Signing the papers wasn’t traumatic at all–I was more concerned about missing my flight than the dissolve of my marriage. I wanted out in the worst imaginable way, but I wasn’t going without my son. See, here’s a free tip to all you Dads on your way to divorce court: the mistake you, Alec Baldwin and others make is getting the divorce out of spite in a huff, then leaving the child custody piece to be ironed out, or relying on the mother to do the right thing. Fuck That. If you feel you’ll make the better parent, fight for it. Fight like a muthafucka. Get your priorities right–sell those spinning rims and hire yourself a lawyer. And not no TV rent-a-lawyer, or a laywer/real estate agent, or anyone who will do it pro bono. Because they may have a law degree, but very often they will fuck you up by not reading the fine print. Hire someone who knows what the fuck they are doing. Someone who knows that, as a man, once you give the divorce, you have no cards left to hold. So play that muthafucka WELL. Spend that lawyer money. You’ll buy $200 Jordans but not pay for a lawyer? Ok. Truth to tell, you don’t need your kids anyway.

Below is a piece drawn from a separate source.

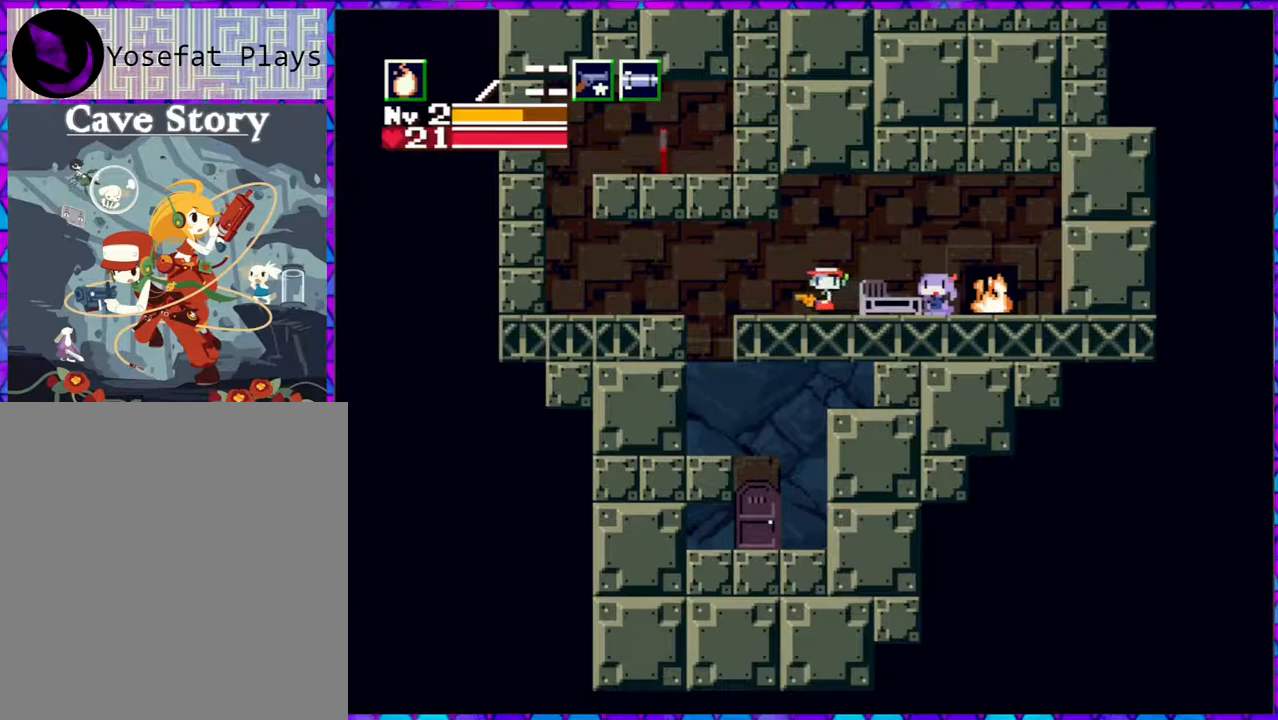
{"buttons": ["DPAD_LEFT"], "right_stick": "center", "events": [[217, "B", "down"], [433, "B", "up"]]}
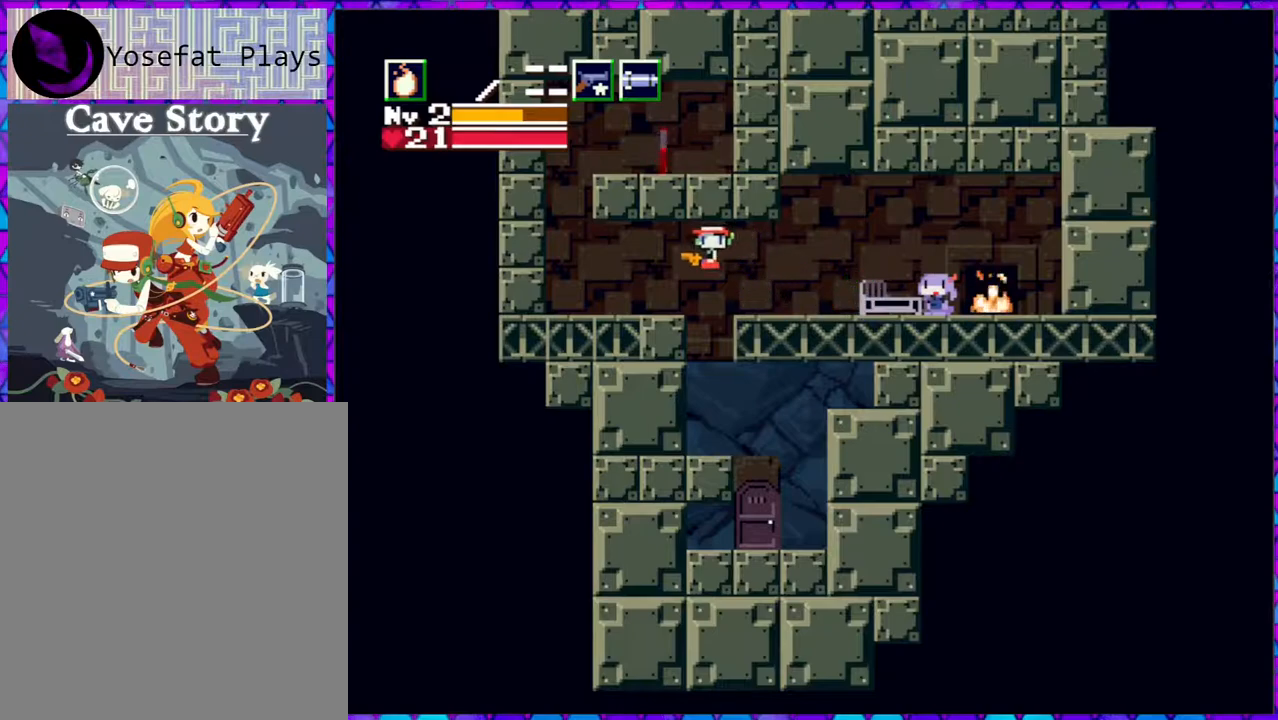
{"buttons": ["DPAD_RIGHT"], "right_stick": "center", "events": [[100, "DPAD_LEFT", "up"], [250, "DPAD_RIGHT", "down"]]}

In other news, Dame Dash got his house foreclosed on! I remember meeting Dame for the first time at a Vibe event some years ago… dude was THE self-promoter, talking about building this empire. All these years later, he got it right, kinda. Hope he bounces back and keeps his crib.

Onward

Ok, the reborn Cleveland Scene just had a joint to celebrate being back in style and shit, and had the best spread I’d seen in a while…. Sushi and the whole nine. A lot of stuff I didn’t even know what the fuck it was, but it was crazy-tastey. I hate those small-ass plates they give you at shit like this, so I’ve devised a method to get the maximum use of every square inch of your plate.

Now, look at my plate:

The key here is to put food on the plate in a counter-clockwise fashion and build upwards, like the Aztecs. Food like sushi makes this easier. Plate-building is a skill budding journalist and writers will need to know as the lay-offs are coming fast and furious. When the food is free eat a lot. I mean, sure, I don’t know what it was, but I’m not dead , right?